Hsource: The mean curvature at point P.
Ksource: The Gaussian curvature at point P.
1: Initialize List Centers=[]
2: Initialize Dictionary Face_Map={}
3: For Facei in STL_model do
4:  Calculate the center point Ci of Facei
5:  Centers.append(Ci)
6:  Face_Map[Ci]=Facei
7: End For
8: Build K-D Tree kdTree using Centers
9: The cluster of center points closest to P Ccandidate=kdTree.rangeQuery(P,T)
10: Initialize List Candidate_Point_Info=[]
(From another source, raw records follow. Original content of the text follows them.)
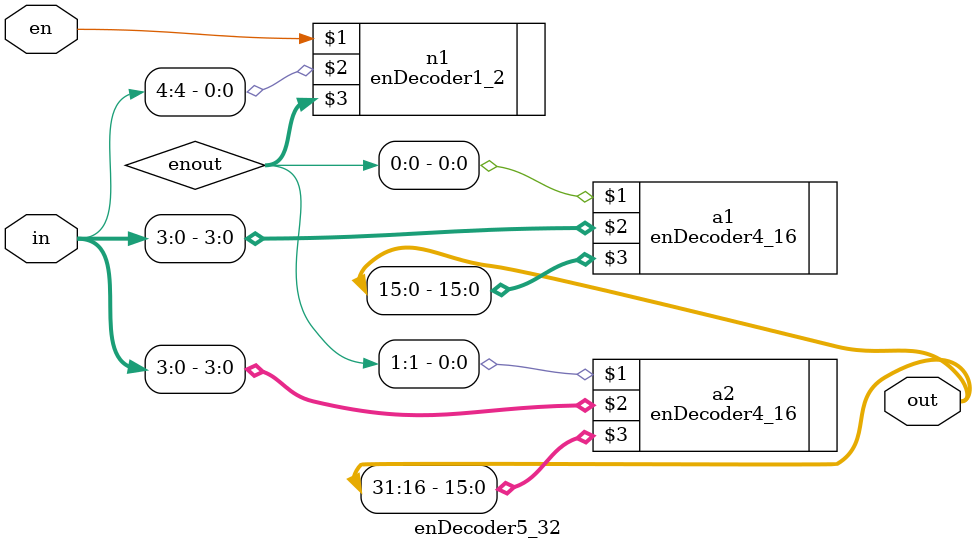
<source format=sv>
`timescale 1 ps / 100 fs

module enDecoder5_32(en,in,out);
	input logic en;
	input logic [4:0]in;
	output logic [31:0]out;
	
	logic [1:0]enout;
	enDecoder1_2 n1(en,in[4],enout);
	
	enDecoder4_16 a1(enout[0],in[3:0],out[15:0]);
	enDecoder4_16 a2(enout[1],in[3:0],out[31:16]);
	
endmodule
</source>
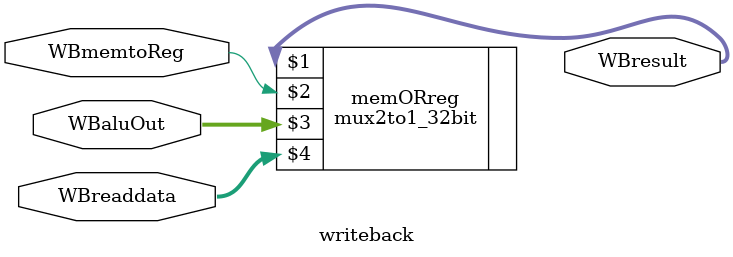
<source format=sv>
`timescale 1ns / 1ps
module writeback(WBresult,WBmemtoReg,WBreaddata,WBaluOut);
input WBmemtoReg;
input [31:0]WBreaddata,WBaluOut;
output [31:0]WBresult;

//to choose between the data from ALU or MEM based on memtoreg control signal.
mux2to1_32bit memORreg(WBresult,WBmemtoReg,WBaluOut,WBreaddata);

endmodule

</source>
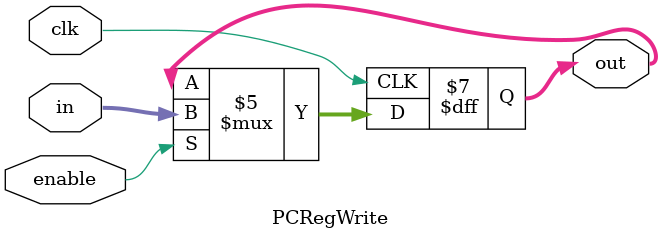
<source format=v>
module PCRegWrite(clk,in,out,enable);
input [31:0] in;
input clk,enable;
output reg [31:0] out;

initial 
    begin
        out=32'b0;
    end


always @(posedge clk) 
    begin
        if(enable==1'b1)
            out=in;
   end
endmodule
</source>
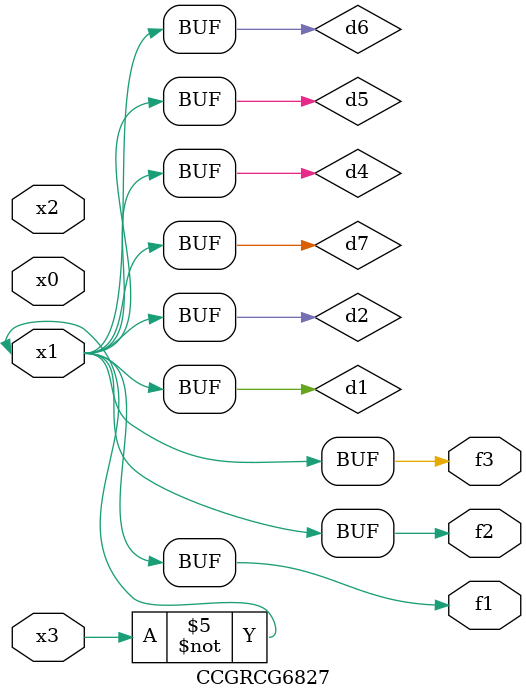
<source format=v>
module CCGRCG6827(
	input x0, x1, x2, x3,
	output f1, f2, f3
);

	wire d1, d2, d3, d4, d5, d6, d7;

	not (d1, x3);
	buf (d2, x1);
	xnor (d3, d1, d2);
	nor (d4, d1);
	buf (d5, d1, d2);
	buf (d6, d4, d5);
	nand (d7, d4);
	assign f1 = d6;
	assign f2 = d7;
	assign f3 = d6;
endmodule

</source>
11: For Ci in Ccandidate do
12:  Facei=Face_Map[Ci]
13: Calculate the projection point Pi of P on the Facei plane
14: If Pi is outside of Facei then
15: Choose the vertex of Facei that is closet to P as the new Pi
16: End If
17:  Candidate_Point_Info.append(Pi,Facei)
18: End For
19: Initialize min_total_error=
20: Initialize Poptimal=None
21: For (Pi,Facei) in Candidate_P do
22: Approximate the normal vector Ni of Pi by the normal vector of Facei
23: Compute the mean curvature Hi and Gaussian curvature Ki at P using barycentric coordinate interpolation
24: Substitute Nsource, Hsource, Ksource, Ni, Hi, Ki to calculate the total error Erri using Equation (1)
25: If (Erri<min_total_error) then
26:  min_total_error=Erri
27:  Poptimal=Pi
28: End If
29: End For
Output: The position of the optimal point Poptimal on the STL surface of the target part.